§ **TESTO PROPOSTO**
↓↓↓

L’Europa sta affrontando una delle estati più secche che si ricordino. Gli allarmi sulla siccità sono scattati in gran parte del continente, mentre gli incendi hanno costretto migliaia di persone ad abbandonare le loro case e la portata dei grandi fiumi è ai minimi storici. Una devastante ondata di caldo sta mettendo a dura prova la produzione agricola e la resistenza della natura. “Stiamo assistendo a una siccità senza precedenti in gran parte dell’Europa”, sottolinea Carlo Buontempo, direttore del Copernicus climate change service dell’Unione europea.

La siccità ha già complicato la produzione alimentare e di energia idroelettrica, aggravando la pressione sui mercati dovuta alla guerra in Ucraina. Molte amministrazioni comunali hanno chiesto ai residenti di ridurre il consumo di acqua potabile. Ma le cose potrebbero mettersi molto peggio. Anche se c’è ancora la possibilità che la tendenza climatica s’inverta e un agosto umido porti un po’ di sollievo, la fase più calda dell’anno è appena cominciata e le previsioni sono terribili. “In alcuni settori dell’agricoltura i danni si fanno già sentire. Le foreste sono indebolite. Dovrebbe succedere qualcosa di straordinario per trasformare il 2022 in un buon anno”, spiega Fred Hattermann, idrologo dell’istituto di ricerca sull’impatto climatico di Potsdam, in Germania.

I bollettini meteo annunciano un caldo torrido in gran parte dell’Europa. Nel Regno Unito il servizio meteorologico ha emesso un allarme rosso senza precedenti e il termometro ha superato i quaranta gradi, per la prima volta nella storia del paese.

↑↑↑

§ **ESERCIZI**
(A) Come si può riscrivere in forma di elenco puntato il paragrafo del brano sulla siccità che comincia con «La siccità ha già complicato», mantenendone i fatti principali?
(B) Riproduci fedelmente dal brano sulla siccità tutto ciò che va da «L’Europa sta affrontando» giù fino a «service dell’Unione europea.».

§ **MATERIALE DI PARTENZA**
↓↓↓

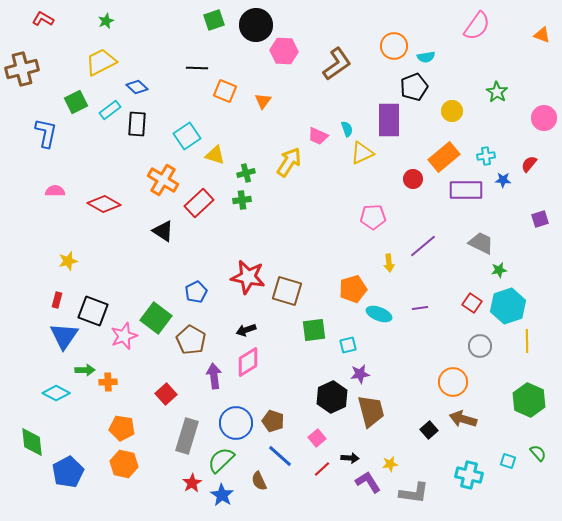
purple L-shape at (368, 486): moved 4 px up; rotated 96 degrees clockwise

↑↑↑

§ **SOLUZIONI**
(A)
- La siccità ha già reso più difficile la produzione alimentare e di energia idroelettrica, aggravando la pressione sui mercati dovuta alla guerra in Ucraina.
- Molte amministrazioni comunali hanno chiesto ai residenti di ridurre il consumo di acqua potabile.
- La situazione potrebbe peggiorare molto. Un agosto umido potrebbe ancora portare sollievo, ma la fase più calda dell'anno è appena cominciata e le previsioni sono terribili.
- Secondo Fred Hattermann, idrologo dell'istituto di ricerca sull'impatto climatico di Potsdam, alcuni settori dell'agricoltura subiscono già danni e le foreste sono indebolite. Servirebbe qualcosa di straordinario perché il 2022 diventi un buon anno.

(B)
L’Europa sta affrontando una delle estati più secche che si ricordino. Gli allarmi sulla siccità sono scattati in gran parte del continente, mentre gli incendi hanno costretto migliaia di persone ad abbandonare le loro case e la portata dei grandi fiumi è ai minimi storici. Una devastante ondata di caldo sta mettendo a dura prova la produzione agricola e la resistenza della natura. “Stiamo assistendo a una siccità senza precedenti in gran parte dell’Europa”, sottolinea Carlo Buontempo, direttore del Copernicus climate change service dell’Unione europea.